Seymour sophomores get comfortable in the circle
How does Miranda Duncan stay so stoic in the circle?
The Seymour sophomore said she just lets her mind wander away from the softball field when teams threaten to score.
“I don’t really think about (the pressure),” Duncan said. “I get it off my mind. Sometimes I’ll think about maybe what I’m wearing to school tomorrow or something. I don’t think about it. Freshman year, it’d all be in my mind and everything.”
Trading off starts with fellow sophomore Sam Trentham, Duncan has helped make sure there’s been no let-down from the Eagles’ arms after graduating All-State pitcher Carly Lewis a year ago.
Duncan and Trentham have shined on a team with its share of stars, including Tennessee signee Lauren Irwin and UT-Martin commit Reid Ballard.
Duncan did it again on Thursday, pitching around runners in scoring position in four different innings to lead Seymour to a 4-1 win over South-Doyle.
“About the fifth inning, I pulled her aside and I told her, ‘You’re going to show everybody you’re the best in this district and you’re going to show them right now,’ ” said Eagles coach Jess Sterling. “She’d been missing some spots and I just pulled her aside and said, ‘We’re going to go and we’re going to go right now.’ From the fifth on, she was hard to beat.” Duncan allowed just a hit over those final three innings, picking up three of her five strikeouts.
She never seemed flustered, no matter the situation against the Cherokees. Part of that may be the confidence gained from a perfect game Duncan threw earlier this year. South-Doyle coach Robby Howard said Duncan’s ability to stay composed could be genetic.
“She’s quite a competitor,” Howard said. “Her dad (Randy) played for me in high school. I know she’s been raised to compete because he was quite a competitor. That’s what separates the good ones from the great ones.
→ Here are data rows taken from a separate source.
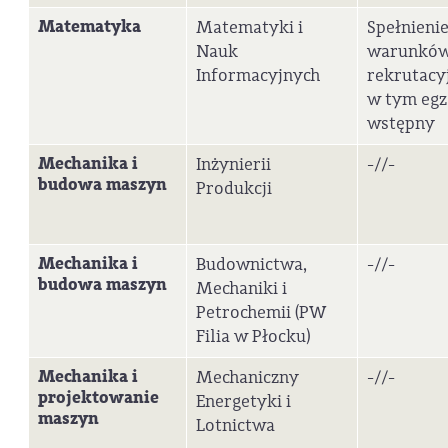
Matematyka
Matematyki i
Spełnieni
Nauk
warunkó
Informacyjnych
rekrutacy
w tym eg
wstępny
Mechanika i
Inżynierii
-//-
budowa maszyn
Produkcji
Mechanika i
Budownictwa,
-//-
budowa maszyn
Mechaniki i
Petrochemii (PW
Filia w Płocku)
Mechanika i
Mechaniczny
-//-
projektowanie
Energetyki i
maszyn
Lotnictwa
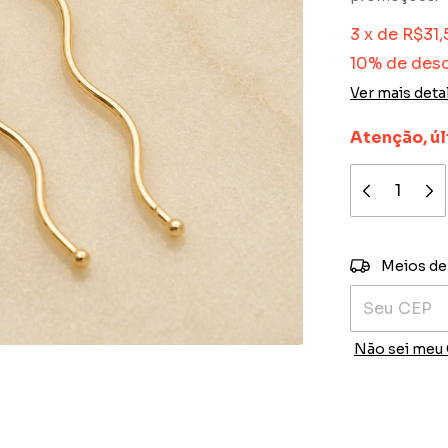
3
x
de
R$31,
10% de des
Ver mais deta
Atenção, úl
Entregas para
Meios de
Não sei meu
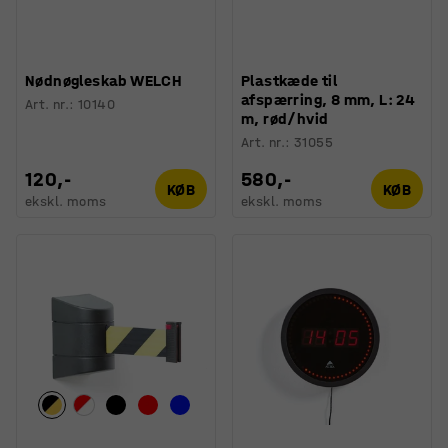
Nødnøgleskab WELCH
Plastkæde til
afspærring, 8 mm, L: 24
Art. nr.
:
10140
m, rød/hvid
Art. nr.
:
31055
120,-
580,-
KØB
KØB
ekskl. moms
ekskl. moms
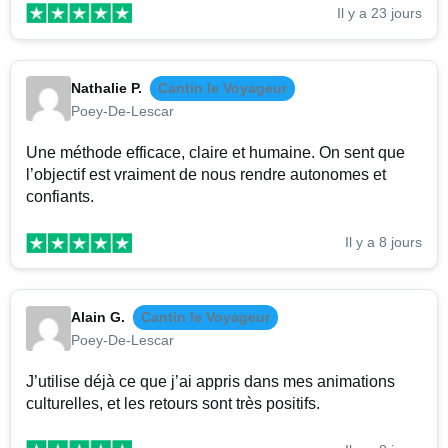
Il y a 23 jours
Nathalie P.
Cantin le Voyageur
Poey-De-Lescar
Une méthode efficace, claire et humaine. On sent que
l’objectif est vraiment de nous rendre autonomes et
confiants.
Il y a 8 jours
Alain G.
Cantin le Voyageur
Poey-De-Lescar
J’utilise déjà ce que j’ai appris dans mes animations
culturelles, et les retours sont très positifs.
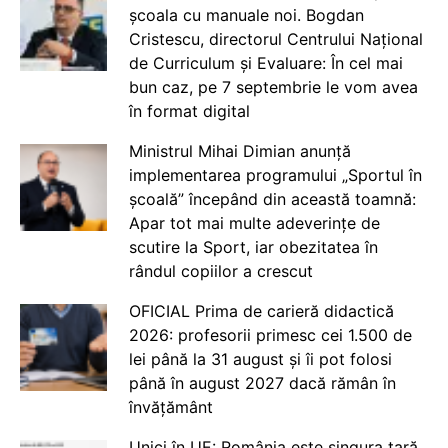
școala cu manuale noi. Bogdan
Cristescu, directorul Centrului Național
de Curriculum și Evaluare: În cel mai
bun caz, pe 7 septembrie le vom avea
în format digital
Ministrul Mihai Dimian anunță
implementarea programului „Sportul în
școală” începând din această toamnă:
Apar tot mai multe adeverințe de
scutire la Sport, iar obezitatea în
rândul copiilor a crescut
OFICIAL Prima de carieră didactică
2026: profesorii primesc cei 1.500 de
lei până la 31 august și îi pot folosi
până în august 2027 dacă rămân în
învățământ
Unici în UE: România este singura țară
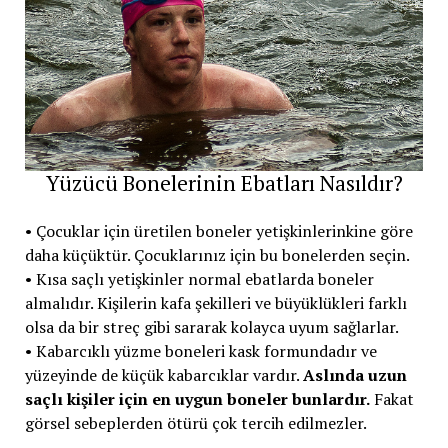
Yüzücü Bonelerinin Ebatları Nasıldır?
• Çocuklar için üretilen boneler yetişkinlerinkine göre
daha küçüktür. Çocuklarınız için bu bonelerden seçin.
• Kısa saçlı yetişkinler normal ebatlarda boneler
almalıdır. Kişilerin kafa şekilleri ve büyüklükleri farklı
olsa da bir streç gibi sararak kolayca uyum sağlarlar.
• Kabarcıklı yüzme boneleri kask formundadır ve
yüzeyinde de küçük kabarcıklar vardır.
Aslında uzun
saçlı kişiler için en uygun boneler bunlardır.
Fakat
görsel sebeplerden ötürü çok tercih edilmezler.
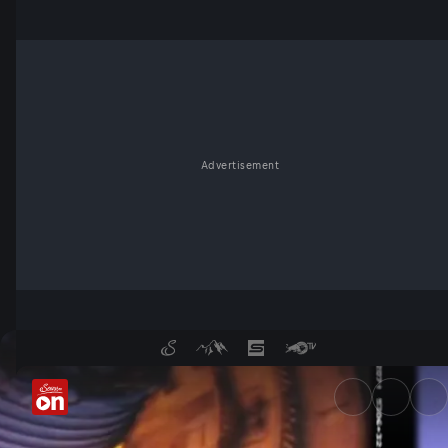
Advertisement
Die Zukunft der Menschen im 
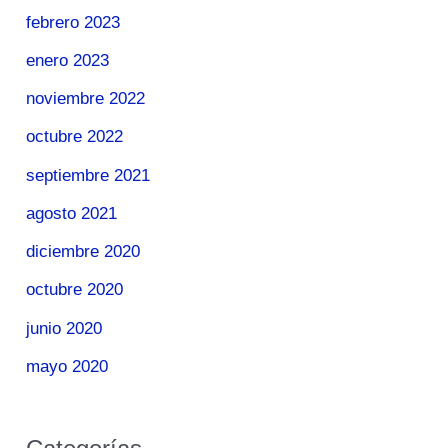
febrero 2023
enero 2023
noviembre 2022
octubre 2022
septiembre 2021
agosto 2021
diciembre 2020
octubre 2020
junio 2020
mayo 2020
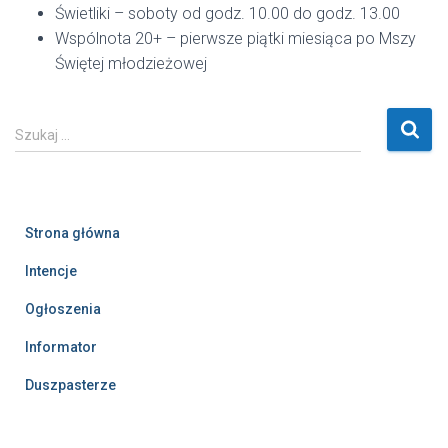
Świetliki – soboty od godz. 10.00 do godz. 13.00
Wspólnota 20+ – pierwsze piątki miesiąca po Mszy
Świętej młodzieżowej
S
Szukaj …
z
u
k
a
Strona główna
j
:
Intencje
Ogłoszenia
Informator
Duszpasterze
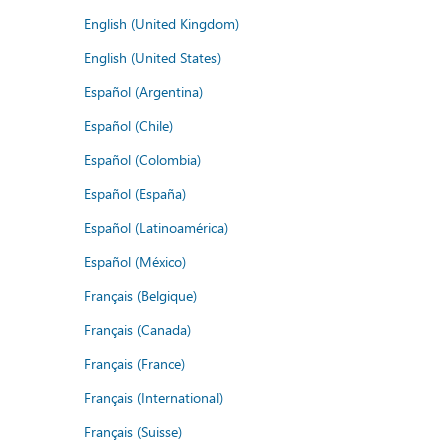
English (United Kingdom)
English (United States)
Español (Argentina)
Español (Chile)
Español (Colombia)
Español (España)
Español (Latinoamérica)
Español (México)
Français (Belgique)
Français (Canada)
Français (France)
Français (International)
Français (Suisse)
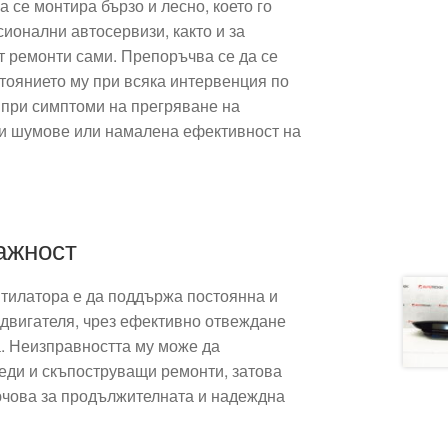
 се монтира бързо и лесно, което го
ионални автосервизи, както и за
т ремонти сами. Препоръчва се да се
тоянието му при всяка интервенция по
при симптоми на прегряване на
ни шумове или намалена ефективност на
ажност
тилатора е да поддържа постоянна и
двигателя, чрез ефективно отвеждане
а. Неизправността му може да
еди и скъпоструващи ремонти, затова
ючова за продължителната и надеждна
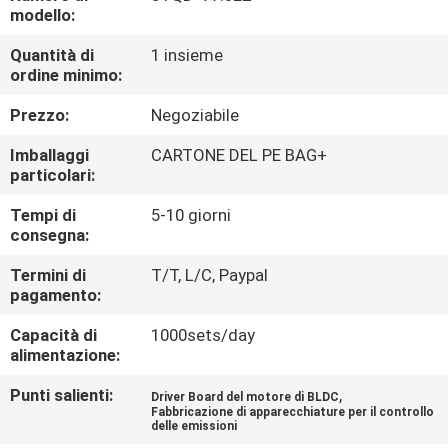
modello:
CONTROLLO
Quantità di
1 insieme
ordine minimo:
DELLA
QUALITÀ
Prezzo:
Negoziabile
Imballaggi
CARTONE DEL PE BAG+
CONTATTACI
particolari:
Tempi di
5-10 giorni
consegna:
NOTIZIE
Termini di
T/T, L/C, Paypal
pagamento:
CHIEDI UN
Capacità di
1000sets/day
PREVENTIVO
alimentazione:
Punti salienti:
,
Driver Board del motore di BLDC
MAPPA
Fabbricazione di apparecchiature per il controllo
delle emissioni
DEL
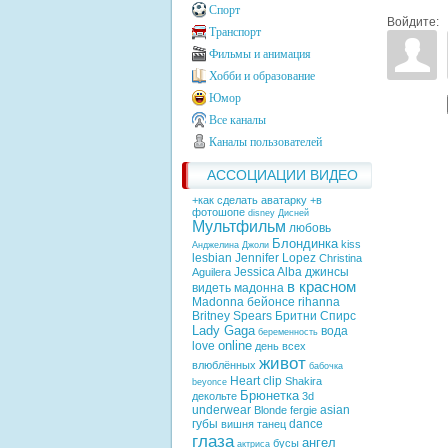
Спорт
Войдите:
Транспорт
Фильмы и анимация
Хобби и образование
Юмор
Все каналы
Каналы пользователей
АССОЦИАЦИИ ВИДЕО
+как сделать аватарку +в
фотошопе
disney
Дисней
Мультфильм
любовь
Блондинка
kiss
Анджелина Джоли
lesbian
Jennifer Lopez
Christina
Jessica Alba
джинсы
Aguilera
в красном
видеть
мадонна
Madonna
бейонсе
rihanna
Britney Spears
Бритни Спирс
Lady Gaga
вода
беременность
online
love
день всех
живот
влюблённых
бабочка
Heart
clip
Shakira
beyonce
Брюнетка
декольте
3d
underwear
asian
Blonde
fergie
губы
dance
вишня
танец
глаза
ангел
бусы
актриса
They’ve got that extra gear to compete.”
Duncan has 14 wins in 16 starts this spring with an ERA under two. She’s allowed just 70 hits and 27 earned runs while striking out 118 in 99 1/3 innings pitched through Thursday night. Trentham has been nearly as impressive. The Eagles’ other sophomore pitcher has a 7-2 record in 13 appearances, including seven starts. She has a no-hitter of her own and her ERA is 2.20. Her presence means the pressure isn’t on one pitcher to throw every night, particularly in inning-heavy tournaments. The two are good friends, too, and Trentham said they talk pitching and softball during the school day.
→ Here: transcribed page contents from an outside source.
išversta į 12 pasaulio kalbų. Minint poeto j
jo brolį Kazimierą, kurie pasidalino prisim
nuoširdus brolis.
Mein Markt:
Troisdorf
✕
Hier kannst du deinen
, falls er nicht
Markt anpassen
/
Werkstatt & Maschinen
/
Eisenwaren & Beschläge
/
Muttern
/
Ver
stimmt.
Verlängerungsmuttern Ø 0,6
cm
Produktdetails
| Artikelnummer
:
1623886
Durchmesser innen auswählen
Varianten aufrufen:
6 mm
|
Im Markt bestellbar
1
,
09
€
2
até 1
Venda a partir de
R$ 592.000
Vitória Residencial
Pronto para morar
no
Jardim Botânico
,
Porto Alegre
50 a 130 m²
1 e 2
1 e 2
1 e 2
When either finds themselves in a jam, they always have a fellow pitcher to turn to for advice mid-game. “We can help each other out, see each other’s fundamentals,” Trentham said.
“It helps to have someone like that in the dugout or on the field. Even when I’m pitching, she’s on the field. She can help me from wherever she is.” Sterling said each pitcher’s personality complements the other. Trentham is loose and can make anyone laugh while Duncan is more stoic. It’s the combination of the two that’s allowed the Eagles to maintain dominance in the circle without Lewis, who has a 1.87 ERA in 29 appearances for Georgia College. “We expected a little bit of trouble just because they’re both so young and losing Carly,” Irwin said. “But I don’t think we’ve missed a beat.
Both of them have known they have to step up and both have done their jobs really well.”